Brief regering : Voortgang actieplan missie-archieven Afghanistan: afronding zoekslag naar vermeende rapport en onderzoek naar melding
27 925 Bestrijding internationaal terrorisme
Nr. 945
                   BRIEF VAN DE MINISTER VAN DEFENSIE
Aan de Voorzitter van de Tweede Kamer der Staten-Generaal
Den Haag, 2 oktober 2023
Op 20 april1 jl. heb ik uw Kamer geïnformeerd over de voortgang van het «actieplan missie-archieven
                  Afghanistan». Daarbij heb ik toegezegd uw Kamer uiterlijk aan het einde van het derde
                  kwartaal van dit jaar het eindverslag van de zoekslag naar het vermeende rapport en
                  het auditrapport van de Auditdienst Rijk (ADR) te doen toekomen. Daarbij zou ik tevens
                  ingaan op de bevindingen van de zoekslag en de betekenis daarvan voor de afwikkeling
                  van de melding.
               
Deze toezegging doe ik hierbij gestand. Op aanbeveling van de ADR is nog een aanvullende
                  zoekslag uitgevoerd binnen aangetroffen zip-bestanden. Het commentaar van de ADR op
                  deze uitbreiding doe ik u tevens toekomen.
               
Achtereenvolgens gaat deze brief in op de aanleiding, de aanpak en het resultaat van
                  de zoekslag naar het vermeende rapport en het onderzoek naar de melding. Daarnaast
                  informeer ik uw Kamer over de uitkomst van de evaluatie van twee interne Defensierichtlijnen,
                  namelijk de richtlijn voor missie-archivering en de richtlijn voor de melding van
                  vermoedens van schendingen van het humanitair oorlogsrecht (HOR). Tenslotte beschrijf
                  ik de voortgang van de langetermijn-maatregelen die zijn genomen ter verbetering van
                  de ordening en de toegankelijkheid van het gehele missie-archief Afghanistan.
               
Aanleiding zoekslag naar vermeende rapport en onderzoek naar melding
Op 19 november 2020 is een Australisch onderzoeksrapport2 verschenen, waarin de uitkomsten van een onderzoek naar mogelijke schendingen van
                  het HOR door Australische Special Operations Forces (SOF), tussen 2005 en 2016 in
                  Uruzgan, Afghanistan beschreven staan. Kort voor publicatie van het onderzoeksrapport
                  hebben de Australische Minister van Defensie en Commandant der Strijdkrachten, per
                  brief, aan Nederland laten weten dat er in het onderzoek geen aanwijzingen zijn gevonden
                  van Nederlandse betrokkenheid bij de onderzochte incidenten. Defensie heeft vervolgens
                  ook zelf een inventarisatie3 uitgevoerd om na te gaan of hiervoor naar Nederlands oordeel geen aanwijzingen bestonden.

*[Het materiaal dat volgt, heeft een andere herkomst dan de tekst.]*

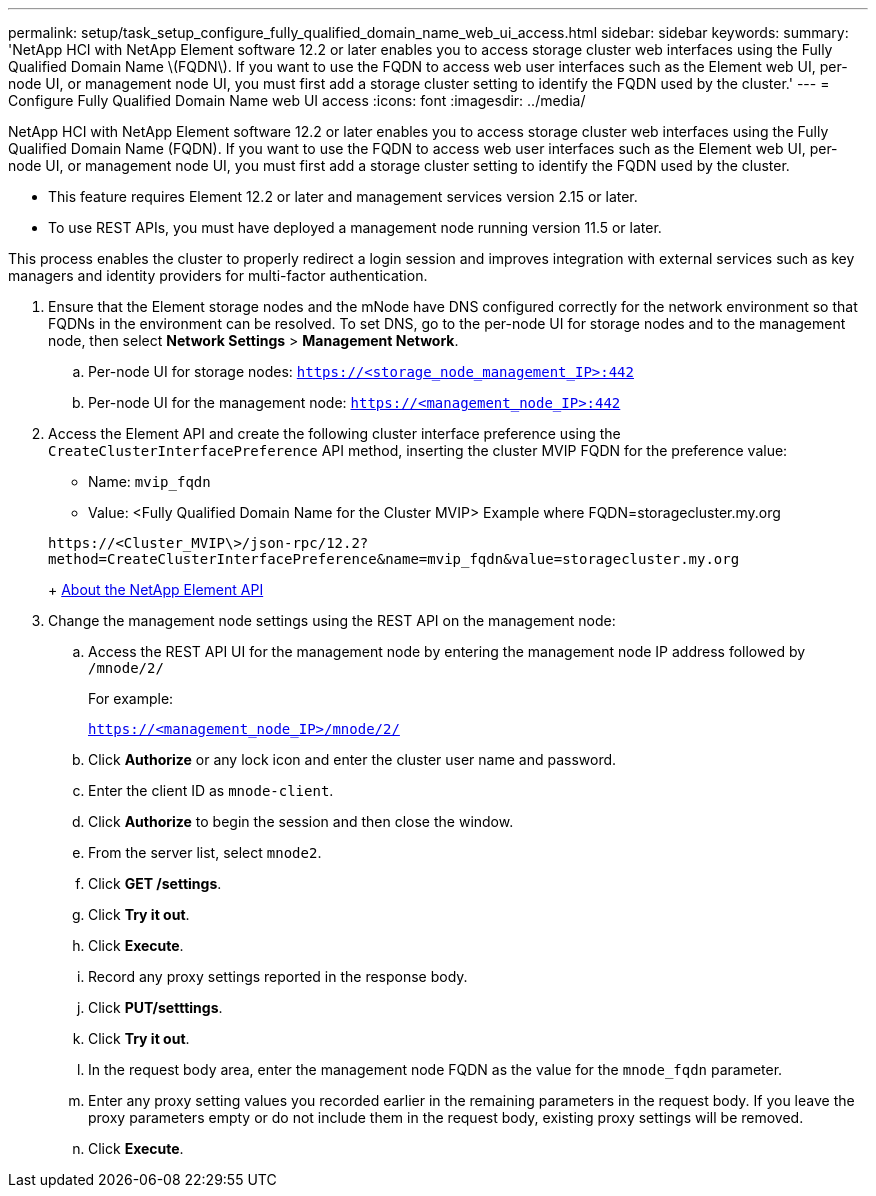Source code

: ---
permalink: setup/task_setup_configure_fully_qualified_domain_name_web_ui_access.html
sidebar: sidebar
keywords: 
summary: 'NetApp HCI with NetApp Element software 12.2 or later enables you to access storage cluster web interfaces using the Fully Qualified Domain Name \(FQDN\). If you want to use the FQDN to access web user interfaces such as the Element web UI, per-node UI, or management node UI, you must first add a storage cluster setting to identify the FQDN used by the cluster.'
---
= Configure Fully Qualified Domain Name web UI access
:icons: font
:imagesdir: ../media/

[.lead]
NetApp HCI with NetApp Element software 12.2 or later enables you to access storage cluster web interfaces using the Fully Qualified Domain Name (FQDN). If you want to use the FQDN to access web user interfaces such as the Element web UI, per-node UI, or management node UI, you must first add a storage cluster setting to identify the FQDN used by the cluster.

* This feature requires Element 12.2 or later and management services version 2.15 or later.
* To use REST APIs, you must have deployed a management node running version 11.5 or later.

This process enables the cluster to properly redirect a login session and improves integration with external services such as key managers and identity providers for multi-factor authentication.

. Ensure that the Element storage nodes and the mNode have DNS configured correctly for the network environment so that FQDNs in the environment can be resolved. To set DNS, go to the per-node UI for storage nodes and to the management node, then select *Network Settings* > *Management Network*.
 .. Per-node UI for storage nodes: `https://<storage_node_management_IP>:442`
 .. Per-node UI for the management node: `https://<management_node_IP>:442`
. Access the Element API and create the following cluster interface preference using the `CreateClusterInterfacePreference` API method, inserting the cluster MVIP FQDN for the preference value:
 ** Name: `mvip_fqdn`
 ** Value: <Fully Qualified Domain Name for the Cluster MVIP>
Example where FQDN=storagecluster.my.org

+
----
https://<Cluster_MVIP\>/json-rpc/12.2?
method=CreateClusterInterfacePreference&name=mvip_fqdn&value=storagecluster.my.org
----
+
https://docs.netapp.com/sfe-122/topic/com.netapp.doc.sfe-api/GUID-D10750FA-F83E-43C2-A44D-4125D3719CA4.html[About the NetApp Element API]
. Change the management node settings using the REST API on the management node:
 .. Access the REST API UI for the management node by entering the management node IP address followed by `/mnode/2/`
+
For example:
+
`https://<management_node_IP>/mnode/2/`

 .. Click *Authorize* or any lock icon and enter the cluster user name and password.
 .. Enter the client ID as `mnode-client`.
 .. Click *Authorize* to begin the session and then close the window.
 .. From the server list, select `mnode2`.
 .. Click *GET /settings*.
 .. Click *Try it out*.
 .. Click *Execute*.
 .. Record any proxy settings reported in the response body.
 .. Click *PUT/setttings*.
 .. Click *Try it out*.
 .. In the request body area, enter the management node FQDN as the value for the `mnode_fqdn` parameter.
 .. Enter any proxy setting values you recorded earlier in the remaining parameters in the request body. If you leave the proxy parameters empty or do not include them in the request body, existing proxy settings will be removed.
 .. Click *Execute*.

                  Uit deze Nederlandse inventarisatie zijn hiervoor geen aanwijzingen naar voren gekomen.
               
Op 20 november 2020 ontving Defensie, naar aanleiding van het uitkomen van het Australische
                     onderzoeksrapport, een melding van een militair over het handelen van Australische
                     SOF in mei 2010 in Uruzgan, Afghanistan. De militair zou destijds, op basis van informatie
                     van een Afghaanse bron, in een Special Report (SR) melding hebben gemaakt van een
                     mogelijk oorlogsmisdrijf door Australische SOF. De melding betrof een Afghaanse man
                     die na Nederlandse ondervraging niet langer verdacht werd van (betrokkenheid bij)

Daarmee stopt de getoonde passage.